つまり、マーケティング戦略のなかに組み込まれた、マーケティング・ミックスに配布された予算と製品の販売との因果関係を明らかにすることを目的としているため、製品(ラインなどの幅広い意味で)やブランドごとに設定したマーケティング・プログラムを監査するという特徴があり、次のような2つのステップで進められる。
まず、あらかじめ設定されたマーケティング売上公式やチェックリストにより、売上の現状と拡大余地を確認する(売上創出力を評価する)。次に、売上創出力を評価することにより、マーケティング・プログラムの内容が適切なものであることを確認するとともに、プログラム実施の妥当性を精査する(製品プログラム自体の精査)。
売上創出力は次のような公式により求める。[売上創出力=プロダクト・ミックスの相対価値×ターゲット到達人数×顧客化率×会計年度内の購入頻度±パイプラインの変化]。ここで、「プロダクト・ミックスの相対価値」とは、合計売上高を合計数量で割った平均単価のことである(特定の製品を対象にする場合は売上単価である。
「ターゲット到達人数」とは、当該製品を認知しており、それにアクセスできる人の数のことである。つまり、購入しようと思えばいつでも購入できる状態にある人をいう。「顧客率」は、これらの人の中で、今年度中に一回でも当該製品を購入したかあるいは既に使用している人の割合であり、いわば既存の顧客と見込み客の合計である。

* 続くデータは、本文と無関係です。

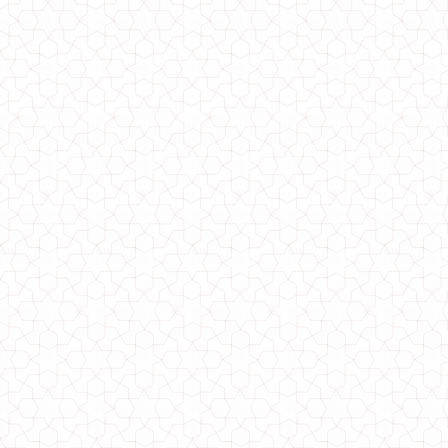
Недорогой женский костюм с юбкой
670.00грн.
450.00грн.
Женский ангоровый костюм с туникой гольф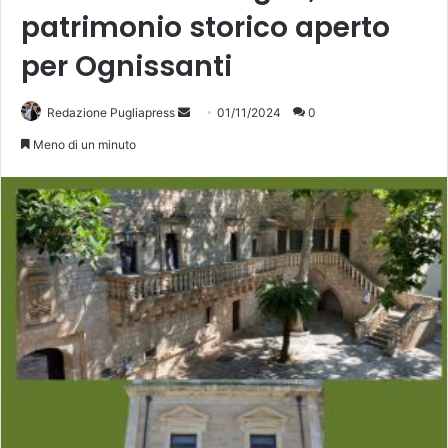
patrimonio storico aperto
per Ognissanti
Invia
Redazione Pugliapress
01/11/2024
0
un'email
Meno di un minuto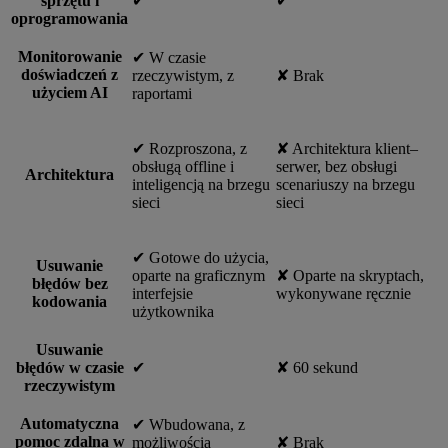
sprzętu i
✔︎
✔︎
oprogramowania
Monitorowanie
✔︎ W czasie
doświadczeń z
rzeczywistym, z
✘ Brak
użyciem AI
raportami
✔︎ Rozproszona, z
✘ Architektura klient–
obsługą offline i
serwer, bez obsługi
Architektura
inteligencją na brzegu
scenariuszy na brzegu
sieci
sieci
✔︎ Gotowe do użycia,
Usuwanie
oparte na graficznym
✘ Oparte na skryptach,
błędów bez
interfejsie
wykonywane ręcznie
kodowania
użytkownika
Usuwanie
błędów w czasie
✔︎
✘ 60 sekund
rzeczywistym
Automatyczna
✔︎ Wbudowana, z
pomoc zdalna w
możliwością
✘ Brak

「会計年度内の購入頻度」とは、(ターゲット到達人数×顧客化率)が会計年度内でリピート購買する数であるが、製品の性質(耐久消費財、消耗品など)にもよる。「パイプラインの変化」とは、卸売業者と小売店に存在する在庫(市場在庫)の当該年度期首と期末の変化のことである(在庫の積みあがりは消費者の購買可能性の高さの反映である)。